Keys are table names (e.g. 'participant', 'session', 'myapp_group', etc.)
Values are lists of dicts, each dict representing a row of data.
Returns:
A dict with the same keys, where each value is a pandas DataFrame.
"""
dfs = {}
for table_name, lod in normalized_data.items():
df = pd.DataFrame(lod)
dfs[table_name] = df
return dfs
dta = botex.normalize_otree_data("exp_3llms_otree_wide.csv")
dfs = convert_normalized_otree_data_to_pandas(dta)
participants = [
'gemini-1.5-flash', 'gpt-4o-2024-08-06', 'llama-3.1-8B-instruct'
]
df = dfs['guess_two_thirds_player'].merge(
dfs['session'], on = 'participant_code', how = 'left'
).merge(
dfs['guess_two_thirds_group'],
on = ['session_code', 'round'],
how = 'left'
)
df['round'] = df['round'].astype('category')

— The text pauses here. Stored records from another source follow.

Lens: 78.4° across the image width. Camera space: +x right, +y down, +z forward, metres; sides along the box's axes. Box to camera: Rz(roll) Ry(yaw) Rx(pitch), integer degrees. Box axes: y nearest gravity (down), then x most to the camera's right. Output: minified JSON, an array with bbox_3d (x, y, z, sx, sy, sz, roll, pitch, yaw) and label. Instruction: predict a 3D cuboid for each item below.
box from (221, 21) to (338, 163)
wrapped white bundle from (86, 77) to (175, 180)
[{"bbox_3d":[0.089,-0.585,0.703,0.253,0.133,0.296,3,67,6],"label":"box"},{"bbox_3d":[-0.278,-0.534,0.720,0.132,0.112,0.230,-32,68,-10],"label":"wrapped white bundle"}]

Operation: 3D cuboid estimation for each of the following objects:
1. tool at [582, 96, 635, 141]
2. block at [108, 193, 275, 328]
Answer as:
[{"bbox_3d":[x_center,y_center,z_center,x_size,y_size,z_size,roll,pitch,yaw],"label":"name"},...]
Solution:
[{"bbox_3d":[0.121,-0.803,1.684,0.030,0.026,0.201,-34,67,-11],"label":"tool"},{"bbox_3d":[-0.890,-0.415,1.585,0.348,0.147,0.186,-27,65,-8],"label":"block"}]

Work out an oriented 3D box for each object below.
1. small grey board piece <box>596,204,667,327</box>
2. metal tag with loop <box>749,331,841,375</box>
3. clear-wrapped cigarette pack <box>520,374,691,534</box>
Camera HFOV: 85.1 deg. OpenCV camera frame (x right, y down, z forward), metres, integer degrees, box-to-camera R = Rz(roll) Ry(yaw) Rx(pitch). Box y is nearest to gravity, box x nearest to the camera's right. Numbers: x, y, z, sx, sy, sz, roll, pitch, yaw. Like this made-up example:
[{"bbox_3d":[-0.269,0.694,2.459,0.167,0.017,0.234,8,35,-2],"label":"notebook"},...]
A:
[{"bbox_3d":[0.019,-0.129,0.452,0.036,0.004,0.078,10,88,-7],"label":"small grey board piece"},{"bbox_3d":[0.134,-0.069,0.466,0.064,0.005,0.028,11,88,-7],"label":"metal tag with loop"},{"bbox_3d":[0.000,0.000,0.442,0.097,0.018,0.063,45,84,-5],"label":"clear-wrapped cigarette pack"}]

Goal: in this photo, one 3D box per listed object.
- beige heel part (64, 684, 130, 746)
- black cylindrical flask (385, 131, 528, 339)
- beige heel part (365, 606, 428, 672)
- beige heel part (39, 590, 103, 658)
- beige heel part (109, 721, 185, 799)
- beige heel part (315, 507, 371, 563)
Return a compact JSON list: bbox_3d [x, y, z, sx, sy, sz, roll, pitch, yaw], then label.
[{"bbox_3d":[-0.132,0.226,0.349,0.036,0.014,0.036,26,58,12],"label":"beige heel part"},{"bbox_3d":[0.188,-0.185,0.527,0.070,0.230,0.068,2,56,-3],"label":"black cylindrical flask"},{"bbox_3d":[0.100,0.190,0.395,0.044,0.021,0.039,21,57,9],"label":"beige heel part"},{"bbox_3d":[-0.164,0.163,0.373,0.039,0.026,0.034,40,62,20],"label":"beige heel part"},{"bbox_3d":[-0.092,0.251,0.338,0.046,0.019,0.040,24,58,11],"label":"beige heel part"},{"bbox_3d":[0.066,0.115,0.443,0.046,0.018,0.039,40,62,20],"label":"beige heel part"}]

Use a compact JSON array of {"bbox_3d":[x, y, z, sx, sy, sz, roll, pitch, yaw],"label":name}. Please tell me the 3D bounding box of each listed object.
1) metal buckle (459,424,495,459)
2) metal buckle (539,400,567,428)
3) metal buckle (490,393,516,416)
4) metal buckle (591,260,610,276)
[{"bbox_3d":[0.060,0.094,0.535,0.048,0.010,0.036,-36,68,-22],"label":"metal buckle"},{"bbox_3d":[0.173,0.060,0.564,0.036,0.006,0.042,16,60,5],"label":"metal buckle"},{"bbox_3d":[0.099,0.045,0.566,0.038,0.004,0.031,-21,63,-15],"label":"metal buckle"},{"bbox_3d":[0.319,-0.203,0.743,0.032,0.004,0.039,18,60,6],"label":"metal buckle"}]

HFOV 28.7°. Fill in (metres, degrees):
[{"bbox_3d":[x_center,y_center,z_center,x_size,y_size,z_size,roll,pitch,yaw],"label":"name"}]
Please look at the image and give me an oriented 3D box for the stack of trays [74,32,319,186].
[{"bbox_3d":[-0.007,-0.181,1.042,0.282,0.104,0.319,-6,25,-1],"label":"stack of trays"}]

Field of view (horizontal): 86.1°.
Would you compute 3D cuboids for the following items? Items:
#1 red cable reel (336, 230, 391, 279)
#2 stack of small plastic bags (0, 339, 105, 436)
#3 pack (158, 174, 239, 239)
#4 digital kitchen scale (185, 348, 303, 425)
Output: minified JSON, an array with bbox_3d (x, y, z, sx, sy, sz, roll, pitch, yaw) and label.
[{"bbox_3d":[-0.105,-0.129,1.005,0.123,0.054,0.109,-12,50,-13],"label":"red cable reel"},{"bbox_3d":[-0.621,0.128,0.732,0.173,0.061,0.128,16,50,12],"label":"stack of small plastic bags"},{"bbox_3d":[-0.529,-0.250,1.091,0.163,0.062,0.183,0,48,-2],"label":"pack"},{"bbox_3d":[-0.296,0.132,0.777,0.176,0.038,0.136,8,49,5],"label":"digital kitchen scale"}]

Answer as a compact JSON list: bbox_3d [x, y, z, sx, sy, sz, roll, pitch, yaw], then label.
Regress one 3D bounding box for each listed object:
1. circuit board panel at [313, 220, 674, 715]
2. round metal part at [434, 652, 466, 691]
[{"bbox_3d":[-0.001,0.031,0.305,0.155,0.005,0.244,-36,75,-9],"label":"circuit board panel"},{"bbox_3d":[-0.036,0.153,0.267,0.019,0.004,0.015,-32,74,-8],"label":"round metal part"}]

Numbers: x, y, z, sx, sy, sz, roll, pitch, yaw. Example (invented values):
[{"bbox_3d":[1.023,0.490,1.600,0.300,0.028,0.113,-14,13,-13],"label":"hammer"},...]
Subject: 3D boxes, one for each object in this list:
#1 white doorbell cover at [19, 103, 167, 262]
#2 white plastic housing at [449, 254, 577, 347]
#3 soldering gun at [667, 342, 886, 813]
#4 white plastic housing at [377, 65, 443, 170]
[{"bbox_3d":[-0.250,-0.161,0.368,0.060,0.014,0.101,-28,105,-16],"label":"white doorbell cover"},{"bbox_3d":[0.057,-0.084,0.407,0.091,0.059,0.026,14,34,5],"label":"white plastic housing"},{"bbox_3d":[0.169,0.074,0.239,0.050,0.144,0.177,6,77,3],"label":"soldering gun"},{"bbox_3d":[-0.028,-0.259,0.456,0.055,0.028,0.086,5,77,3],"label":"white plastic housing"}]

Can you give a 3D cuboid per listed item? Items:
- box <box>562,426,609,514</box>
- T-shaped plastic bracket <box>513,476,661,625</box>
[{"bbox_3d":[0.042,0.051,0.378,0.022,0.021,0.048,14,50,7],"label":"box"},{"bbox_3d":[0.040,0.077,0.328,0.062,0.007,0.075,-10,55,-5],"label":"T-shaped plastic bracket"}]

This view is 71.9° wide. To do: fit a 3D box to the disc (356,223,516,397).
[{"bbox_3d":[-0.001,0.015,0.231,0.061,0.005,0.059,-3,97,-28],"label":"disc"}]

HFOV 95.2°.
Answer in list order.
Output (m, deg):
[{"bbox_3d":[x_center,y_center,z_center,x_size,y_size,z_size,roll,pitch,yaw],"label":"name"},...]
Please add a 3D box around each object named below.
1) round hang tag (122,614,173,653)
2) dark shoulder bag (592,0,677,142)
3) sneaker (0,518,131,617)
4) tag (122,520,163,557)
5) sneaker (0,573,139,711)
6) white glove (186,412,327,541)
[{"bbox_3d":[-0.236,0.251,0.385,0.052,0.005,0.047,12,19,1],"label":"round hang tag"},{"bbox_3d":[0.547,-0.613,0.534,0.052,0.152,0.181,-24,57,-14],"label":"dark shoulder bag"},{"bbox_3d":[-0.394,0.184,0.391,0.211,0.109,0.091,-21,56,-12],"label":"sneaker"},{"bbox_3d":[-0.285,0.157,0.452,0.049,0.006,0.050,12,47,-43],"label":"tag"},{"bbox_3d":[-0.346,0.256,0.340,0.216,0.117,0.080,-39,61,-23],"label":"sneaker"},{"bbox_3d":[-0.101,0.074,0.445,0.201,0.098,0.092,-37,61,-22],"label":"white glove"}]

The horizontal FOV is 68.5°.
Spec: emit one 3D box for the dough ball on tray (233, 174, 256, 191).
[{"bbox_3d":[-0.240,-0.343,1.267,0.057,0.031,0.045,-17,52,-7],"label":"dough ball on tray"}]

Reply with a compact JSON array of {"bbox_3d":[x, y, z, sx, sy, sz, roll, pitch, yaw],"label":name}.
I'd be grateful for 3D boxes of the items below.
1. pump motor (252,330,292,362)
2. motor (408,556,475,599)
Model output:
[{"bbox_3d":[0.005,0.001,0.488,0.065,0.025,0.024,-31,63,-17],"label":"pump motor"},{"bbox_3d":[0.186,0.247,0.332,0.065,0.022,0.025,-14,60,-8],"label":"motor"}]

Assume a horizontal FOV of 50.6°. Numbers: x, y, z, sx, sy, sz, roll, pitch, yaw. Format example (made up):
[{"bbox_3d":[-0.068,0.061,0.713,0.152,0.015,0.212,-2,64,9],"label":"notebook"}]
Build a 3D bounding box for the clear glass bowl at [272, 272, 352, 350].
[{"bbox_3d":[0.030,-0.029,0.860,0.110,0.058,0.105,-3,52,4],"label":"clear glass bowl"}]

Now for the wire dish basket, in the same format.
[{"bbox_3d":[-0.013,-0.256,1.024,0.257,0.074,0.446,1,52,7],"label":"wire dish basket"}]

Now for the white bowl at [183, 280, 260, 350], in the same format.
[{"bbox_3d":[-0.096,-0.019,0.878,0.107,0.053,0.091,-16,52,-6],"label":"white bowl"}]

df['player_id'] = df['player_id'].astype('category')
df['player_id'] = df['player_id'].cat.rename_categories({
1: participants[0],
2: participants[1],
3: participants[2]
})
plt.figure(figsize=(8, 5))
sns.lineplot(
data=df, x='round', y='guess', hue='player_id',
marker='o', errorbar='ci', n_boot=1000, err_style='bars',
legend='full'
)
correct_avg_summary = df.groupby(
'round', as_index=False
)['two_thirds_avg'].mean()
sns.lineplot(
data=correct_avg_summary,
x='round', y='two_thirds_avg', color='black',
marker='s', label='Correct 2/3 Average'
)
plt.title(
'Average Guesses by Round and Player\n(with 95% CI) vs. Correct 2/3 Average'
)
plt.xlabel('Round')
plt.ylabel('Guess')
plt.xticks([1, 2, 3])
plt.legend()
plt.tight_layout()
plt.show()
df_sums = (
df.groupby(['session_code', 'player_id'], as_index=False)
.agg({'payoff': 'sum'})
)
plt.figure(figsize=(8, 8))
ax = sns.barplot(data=df_sums, x='player_id', y='payoff', hue='player_id')
pairs = [
(participants[0], participants[1]),
(participants[0], participants[2]),
(participants[1], participants[2])
]
annotator = Annotator(
ax, pairs, data=df_sums, x="player_id", y="payoff"
)
annotator.configure(
test="Mann-Whitney", text_format="star",
comparisons_correction="bonferroni"
)
annotator.apply_and_annotate()
plt.title(
'Mean Summed Payoff by Player\n'
'(with 95% CI and Bonferroni-corrected Mann-Whitney tests)'
)
plt.xlabel("")
plt.ylabel('Summed Payoff')
plt.tight_layout()
plt.show()
The first plot shows the average guesses by round and player, with 95% confidence intervals, and the correct 2/3 of the average.
As you can see, OpenAI's 4o model seems to make the best guesses in the first round, indicating that it might have a little bit of an edge in higher order beliefs. However, Google Gemini quickly picks up in later rounds and tend to be closer towards the correct 2/3 average towards the end. In comparison, Llama 3.1-8B Instruct guesses too high throughout.
The second plot shows the mean summed payoff by player, with 95% confidence intervals and Bonferroni-corrected Mann-Whitney tests for cross-participant differences. It seems that OpenAI's 4o model and Google Gemini are roughly at par (the difference between the two is not significant at conventional levels), while both clearly dominate Llama 3.1-8B Instruct.